* Work instructions *
(A) Revise the passage on innovation career paths, starting at "Now this is" and ending at "can manage costs.", so that "CEO" is replaced with "chief executive".
(B) In the passage on innovation career paths, what position had the mentor assigned to the author previously held?
(C) Carry on the passage on innovation career paths from its final sentence.

Innovation career paths

Early in my career, I spent quite a bit of time and money working with a professional career coach. The experience was an exceptionally useful one, and I had an ex-managing director of a huge shipping and transport company assigned to me. As a mentor, his constructive input had a lasting effect on me. And the one bit of advice that stood out more than anything else was this:

"James, if you want to get to the top of an organisation you must be connected to the money. The ones who bring in the revenue are almost always the ones that achieve the most senior roles in organisations"

Now this is a very interesting insight, but it wasn't something I'd thought about until it was pointed out to me. But consider your own organisation! The CEO will invariably be the one who has spent most of their time in roles which directly impact the top line. Frankly, you want someone who knows how to get the money in the door, because pretty much anyone can manage costs.

But this leads to an interesting question. In the future, who will be the ones with the experience bringing in the money? Will it be the traditionalists, who have spent decades managing large institutions in a steady fashion?

Or, will it be the innovators, who have lots of experience in doing things that drive new growth?

I am of the view that we face an interesting inflection point. There are innovative disruptions that touch the very core of the financial services business either with us now or on the horizon. It is possible that traditional banking practice is not an effective counter to these, and one must therefore look to doing new things to preserve one's franchise in the market.

* Data supplied *
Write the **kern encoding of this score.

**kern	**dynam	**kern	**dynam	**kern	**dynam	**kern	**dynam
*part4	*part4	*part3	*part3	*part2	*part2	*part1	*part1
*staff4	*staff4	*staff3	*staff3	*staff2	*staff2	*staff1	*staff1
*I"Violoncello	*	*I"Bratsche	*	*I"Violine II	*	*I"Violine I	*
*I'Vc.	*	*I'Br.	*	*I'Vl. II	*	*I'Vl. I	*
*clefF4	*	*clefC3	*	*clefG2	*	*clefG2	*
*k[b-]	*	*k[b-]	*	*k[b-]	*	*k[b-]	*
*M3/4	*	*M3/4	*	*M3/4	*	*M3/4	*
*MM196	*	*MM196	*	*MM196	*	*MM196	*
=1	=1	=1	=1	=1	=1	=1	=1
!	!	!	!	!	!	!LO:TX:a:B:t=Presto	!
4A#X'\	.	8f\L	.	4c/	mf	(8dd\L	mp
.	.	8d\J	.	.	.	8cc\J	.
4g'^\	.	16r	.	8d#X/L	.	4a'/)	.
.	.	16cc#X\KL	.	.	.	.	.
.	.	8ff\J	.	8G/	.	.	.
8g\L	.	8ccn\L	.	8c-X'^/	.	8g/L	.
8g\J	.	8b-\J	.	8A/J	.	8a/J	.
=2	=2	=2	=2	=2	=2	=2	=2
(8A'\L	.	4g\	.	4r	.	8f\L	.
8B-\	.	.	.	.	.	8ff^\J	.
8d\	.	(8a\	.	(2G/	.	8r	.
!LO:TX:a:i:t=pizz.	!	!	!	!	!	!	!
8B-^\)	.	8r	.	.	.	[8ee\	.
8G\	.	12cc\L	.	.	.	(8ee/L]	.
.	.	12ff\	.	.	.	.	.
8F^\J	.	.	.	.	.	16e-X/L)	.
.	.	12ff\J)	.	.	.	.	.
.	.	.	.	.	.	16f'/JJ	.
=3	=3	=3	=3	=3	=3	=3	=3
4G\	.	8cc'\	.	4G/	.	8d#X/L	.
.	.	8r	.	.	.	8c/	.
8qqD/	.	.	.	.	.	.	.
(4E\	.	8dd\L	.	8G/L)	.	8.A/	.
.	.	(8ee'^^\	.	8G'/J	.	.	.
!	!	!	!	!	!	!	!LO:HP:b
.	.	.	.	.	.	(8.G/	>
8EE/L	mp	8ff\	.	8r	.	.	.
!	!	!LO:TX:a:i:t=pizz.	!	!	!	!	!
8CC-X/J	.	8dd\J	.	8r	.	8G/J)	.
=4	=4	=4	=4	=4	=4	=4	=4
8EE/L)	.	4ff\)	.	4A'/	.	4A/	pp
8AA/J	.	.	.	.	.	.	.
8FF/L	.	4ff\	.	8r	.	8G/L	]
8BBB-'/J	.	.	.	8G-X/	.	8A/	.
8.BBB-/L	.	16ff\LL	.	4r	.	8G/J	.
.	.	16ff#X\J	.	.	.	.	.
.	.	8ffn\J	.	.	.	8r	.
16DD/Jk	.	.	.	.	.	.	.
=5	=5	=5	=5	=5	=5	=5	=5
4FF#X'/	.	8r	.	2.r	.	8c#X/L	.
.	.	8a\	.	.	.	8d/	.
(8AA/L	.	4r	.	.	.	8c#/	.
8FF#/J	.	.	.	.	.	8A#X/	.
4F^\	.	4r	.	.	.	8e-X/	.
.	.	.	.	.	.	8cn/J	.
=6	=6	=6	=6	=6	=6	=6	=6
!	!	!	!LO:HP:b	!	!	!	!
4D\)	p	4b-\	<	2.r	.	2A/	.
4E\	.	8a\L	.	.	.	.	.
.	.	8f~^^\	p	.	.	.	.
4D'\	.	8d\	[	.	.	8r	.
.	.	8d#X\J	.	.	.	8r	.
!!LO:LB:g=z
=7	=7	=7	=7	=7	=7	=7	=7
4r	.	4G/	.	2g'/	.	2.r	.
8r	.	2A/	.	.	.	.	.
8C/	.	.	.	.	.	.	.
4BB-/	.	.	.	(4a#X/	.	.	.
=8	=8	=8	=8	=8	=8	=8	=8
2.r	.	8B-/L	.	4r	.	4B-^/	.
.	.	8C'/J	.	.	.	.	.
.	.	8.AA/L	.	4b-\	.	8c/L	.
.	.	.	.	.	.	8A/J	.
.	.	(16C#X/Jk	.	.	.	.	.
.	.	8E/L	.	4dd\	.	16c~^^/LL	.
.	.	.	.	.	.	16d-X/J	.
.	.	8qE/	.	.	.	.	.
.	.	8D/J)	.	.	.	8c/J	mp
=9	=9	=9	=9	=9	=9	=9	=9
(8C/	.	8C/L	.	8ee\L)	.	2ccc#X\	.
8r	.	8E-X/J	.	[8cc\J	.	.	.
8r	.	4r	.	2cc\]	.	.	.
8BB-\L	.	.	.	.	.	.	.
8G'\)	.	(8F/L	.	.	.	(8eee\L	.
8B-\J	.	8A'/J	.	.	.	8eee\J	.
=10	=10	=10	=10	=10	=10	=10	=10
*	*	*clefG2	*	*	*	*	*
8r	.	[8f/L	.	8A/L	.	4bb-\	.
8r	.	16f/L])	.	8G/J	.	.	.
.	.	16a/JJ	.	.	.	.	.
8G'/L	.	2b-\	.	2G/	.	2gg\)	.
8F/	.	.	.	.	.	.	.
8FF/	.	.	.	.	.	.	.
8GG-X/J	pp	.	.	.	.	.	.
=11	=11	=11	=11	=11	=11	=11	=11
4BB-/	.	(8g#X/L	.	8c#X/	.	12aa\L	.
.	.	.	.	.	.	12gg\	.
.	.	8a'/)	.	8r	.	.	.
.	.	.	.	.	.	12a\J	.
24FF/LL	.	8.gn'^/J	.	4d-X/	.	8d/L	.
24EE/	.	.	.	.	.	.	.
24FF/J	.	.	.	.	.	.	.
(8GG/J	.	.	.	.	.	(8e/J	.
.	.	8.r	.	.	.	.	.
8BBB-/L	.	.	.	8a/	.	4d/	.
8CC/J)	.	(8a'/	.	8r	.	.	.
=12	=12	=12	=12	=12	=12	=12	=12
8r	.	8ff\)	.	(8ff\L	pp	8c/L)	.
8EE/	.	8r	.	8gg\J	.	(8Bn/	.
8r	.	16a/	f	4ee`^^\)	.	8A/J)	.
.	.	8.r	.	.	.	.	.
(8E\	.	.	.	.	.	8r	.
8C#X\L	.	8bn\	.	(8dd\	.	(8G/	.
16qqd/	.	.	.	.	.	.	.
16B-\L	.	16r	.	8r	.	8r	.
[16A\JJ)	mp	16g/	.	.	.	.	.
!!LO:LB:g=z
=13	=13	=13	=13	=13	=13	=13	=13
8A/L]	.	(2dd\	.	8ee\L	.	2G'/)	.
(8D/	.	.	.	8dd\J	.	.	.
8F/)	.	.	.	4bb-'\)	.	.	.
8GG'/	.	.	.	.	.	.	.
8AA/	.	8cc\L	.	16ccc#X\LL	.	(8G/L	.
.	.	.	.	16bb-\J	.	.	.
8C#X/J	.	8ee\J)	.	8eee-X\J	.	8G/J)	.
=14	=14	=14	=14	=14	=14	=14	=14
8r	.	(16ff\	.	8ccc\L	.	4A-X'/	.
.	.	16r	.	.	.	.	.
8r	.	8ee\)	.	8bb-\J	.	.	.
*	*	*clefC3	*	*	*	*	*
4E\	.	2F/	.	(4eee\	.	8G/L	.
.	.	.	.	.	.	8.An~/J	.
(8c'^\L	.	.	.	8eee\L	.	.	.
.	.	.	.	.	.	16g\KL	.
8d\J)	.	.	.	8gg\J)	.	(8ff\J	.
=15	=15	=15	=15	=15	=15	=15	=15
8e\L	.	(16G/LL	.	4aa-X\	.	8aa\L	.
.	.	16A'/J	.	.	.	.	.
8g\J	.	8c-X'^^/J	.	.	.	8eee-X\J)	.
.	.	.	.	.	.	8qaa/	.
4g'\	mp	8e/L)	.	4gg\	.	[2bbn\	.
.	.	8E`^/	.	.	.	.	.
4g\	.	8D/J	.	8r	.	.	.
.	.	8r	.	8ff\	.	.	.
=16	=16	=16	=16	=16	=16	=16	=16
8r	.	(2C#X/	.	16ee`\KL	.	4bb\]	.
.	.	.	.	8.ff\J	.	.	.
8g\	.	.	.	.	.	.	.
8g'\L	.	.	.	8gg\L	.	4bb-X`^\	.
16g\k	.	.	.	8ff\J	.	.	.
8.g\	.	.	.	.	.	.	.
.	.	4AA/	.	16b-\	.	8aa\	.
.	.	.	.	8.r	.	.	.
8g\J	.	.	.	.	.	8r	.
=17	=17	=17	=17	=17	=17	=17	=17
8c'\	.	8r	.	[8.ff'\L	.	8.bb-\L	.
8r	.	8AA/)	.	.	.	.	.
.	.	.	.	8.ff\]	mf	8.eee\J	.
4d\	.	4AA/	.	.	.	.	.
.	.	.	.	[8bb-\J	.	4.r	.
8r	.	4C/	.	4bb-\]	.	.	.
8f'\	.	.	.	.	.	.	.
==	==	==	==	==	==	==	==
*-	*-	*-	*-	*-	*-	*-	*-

* Expected results *
(A)
Now this is a very interesting insight, but it wasn't something I'd thought about until it was pointed out to me. But consider your own organisation! The chief executive will invariably be the one who has spent most of their time in roles which directly impact the top line. Frankly, you want someone who knows how to get the money in the door, because pretty much anyone can manage costs.

(B) He was formerly managing director of a huge shipping and transport company.

(C)
It will be these new things which drive future value for institutions.

And that brings me back to the advice I got from my coach. When the innovators are driving a business process to create new things, and when those new things are the long term source of top line growth for an institution, who do you think will be in the top jobs in banks in the next decade?

4 Responses to“Innovation career paths”

  1. March 20, 2009 at 11:35 am #

    Hi James,
    I don’t know if you came across the post asking “Do influential people develop more conventional opinions?” – – but if the point there proves true, today’s winning innovators may become tomorrow’s dull CEOs, which all leads me to reassert how brilliant Orsen Welles was in his “Citizen Kane”.

  2. March 20, 2009 at 11:39 am #

    James, Is innovation line a profit center or cost center ? Could innovation itself generate profits or it is a support organization ?

  3. March 21, 2009 at 2:47 am #

    @James – I would amplify to the quote ” … be connected to the money”. That person is the one accountable for a budget which is directly connected to the companys financial statements.
    Now in most banks I have seen, that person is the product manager – head of deposits, head of loans, mortgages etc. The fact they are separate heads is part of the problem in those banks. Innovation for mortgages for example de facto restricts one to innovation for mortgages. The loans or deposit person is not interested in hearing from you.
    Meanwhile the customer sees products for what they are – minor inconveniences that form part of a larger relationship with the bank.
    This becomes an organisational issue, and accountability for revenue within the organisation.

  4. March 21, 2009 at 10:10 am #

    Hi James
    It was Peter Drucker who said that “…the purpose of business is to create a customer, the business enterprise has two–and only two–basic functions: marketing and innovation. Marketing and innovation produce results; all the rest are costs”. If Drucker is right, it is marketing that creates today’s money, innovation that creates tomorrow’s.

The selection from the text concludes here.